It is Tuesday of NASCAR Week, high noon, the Coronado Cafe at South Point. Michael Gaughan, who owns the joint, is about to break bread with his board of directors, which is what he calls the men who serve as his department heads and confidants.
They really don’t look like a board of directors. They, like the owner, are dressed casually, which is the South Point style. They make you feel as if they are your confidant, too. This is also the South Point style.
Michael Gaughan turns to Steve Stallworth, the former UNLV quarterback who runs his equestrian center/arena, and asks if he has scheduled a jousting match. It seems like a joke. It isn’t. The South Point a few years ago really did host a professional, full-contact, heavy-armored jousting match in the equestrian center/arena.
Jim McKay would have been impressed.
The topic switches to auto racing, which is why the visitor is sitting at a round table with the South Point board of directors.
Michael Gaughan is asked if he is proud of what Brendan Gaughan, his youngest son who has turned 40, has accomplished on the racetrack. He nods his head. His way of saying, yes, he is very proud.
Then he says this season probably is going to be it for Brendan.
Yes, this is probably going to be Brendan Gaughan’s last season driving the black and yellow gold No. 62 South Point Chevy in the Xfinity Series for Richard Childress.
Last season was to have been it, his old man said. But Childress talked him into letting Brendan make another season of left-hand turns — Childress’ racing grandsons, Austin Dillon and Ty Dillon, really like having Brendan around, Michael said.
This is where you might be thinking that if Brendan Gaughan has turned 40, isn’t he old enough to make his own decisions about his auto racing future?
The answer is yes, but it is Michael Gaughan who writes the check that pays for the South Point logo on the hood of Brendan’s Chevy. And pays for a bunch of other stuff that goes into Brendan being competitive in NASCAR’s top support series.
In auto racing, the guy who writes the check almost always gets to make these decisions.
The next day, Brendan Gaughan will say that he and his old man have yet to sit down and talk about this being it. But if his old man decides not to write the check, then, yes, that will be it, because it’s difficult to be competitive in NASCAR without a good sponsor, no matter how heavy one’s foot is.
In chatting with Brendan Gaughan, one laughs a lot. For a kid of means, he doesn’t have a spoiled bone in his body. Instead of pretension, you get self-deprecating humor. You get the impression he’d like to drive Richard Childress’ car and hang out with the Dillon boys for at least one more season after this one. Or two.
In chatting with Michael Gaughan, you laugh some more, because for a man of means, he doesn’t do pretense, either. You get the impression he needs some executive help up at the Casablanca in Mesquite, where he is part-owner. It always has been understood that when Brendan was through with professional racing, he would transition into the casino business.
Brendan Gaughan has driven in 50 Sprint Cup races, including the Daytona 500. He has driven in 152 Xfinity Series races, winning two.

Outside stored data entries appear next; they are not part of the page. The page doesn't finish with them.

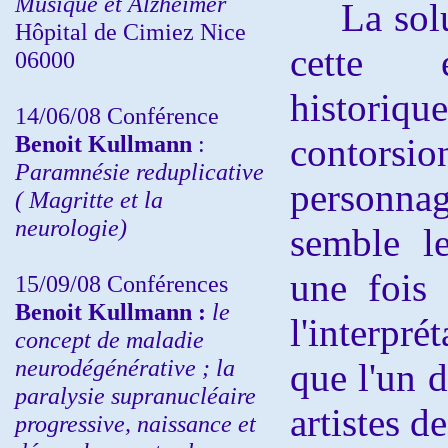
Musique et Alzheimer
La soluti
Hôpital de Cimiez Nice
cette é
06000
historique
14/06/08 Conférence
Benoit Kullmann
:
contorsi
Paramnésie reduplicative
personna
( Magritte et la
neurologie)
semble l
une fois 
15/09/08
Conférences
Benoit Kullmann :
l
e
l'interpré
concept de maladie
neurodégénérative ; la
que l'un d
paralysie supranucléaire
artistes d
progressive, naissance et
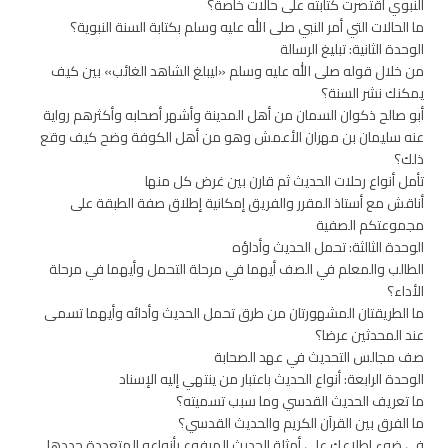
النبوي اقتصرت كتابته على حالات خاصة؟
ما الحالات التي أمر النبي صلى الله عليه وسلم بكتابة السنة النبوية؟
الوحدة الثانية: تبليغ الرسالة
من خلال قوله صلى الله عليه وسلم «ليبلغ الشاهد الغائب» بين كيف
يمكنك نشر السنة؟
أبو صالح ذكوان السمان من أهل المدينة وأشهر أصحابه وأكثرهم رواية
عنه سليمان بن مهران الأعمش وهو من أهل الكوفة وضح كيف وقع
ذلك؟
تأمل أنواع رحلات الحديث ثم قارن بين غرض كل منها
أناقش مع أستاذ المقرر والفريق إمكانية إطلاق صفة الطبقة على
مجموعتكم الصفية
الوحدة الثالثة: تحمل الحديث وأداؤه
الطالب والمعلم في الصف أيهما في مرحلة التحمل وأيهما في مرحلة
الأداء؟
ما الطريقتان المشهورتان من طرق تحمل الحديث وأدائه وأيهما تسمى
عند المحدثين عرضا؟
صف مجالس التحديث في عهد الصحابة
الوحدة الرابعة: أنواع الحديث باعتبار من ينتهي إليه الإسناد
ما تعريف الحديث القدسي وما سبب تسميته؟
ما الفرق بين القرآن الكريم والحديث القدسي؟
في ضوء اطلاعك على أمثلة الحديث المرفوع بأنواعه المتعددة حددها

He has driven in 217 Truck Series races, winning eight.
He has had a nice career, he said, because he never thought he’d drive in one NASCAR race, much less 419.
But this is it.
Or is it?
The board of directors were finishing their can apple pie when Michael Gaughan told a visitor that if Brendan Gaughan wins the Xfinity championship, he’ll probably write another check for 2017.
Good to know, Brendan said.
He’ll drive in the Boyd Gaming 300 today at Las Vegas Motor Speedway. It might be the last time he races at his hometown track.
Will there be reflection on the starting grid?
There is always reflection on the starting grid, Brendan Gaughan said. In this business, you never know which race will be your last. So you reflect on all of them, each one as special as the next — each one one more than you thought you’d get to do in the first place.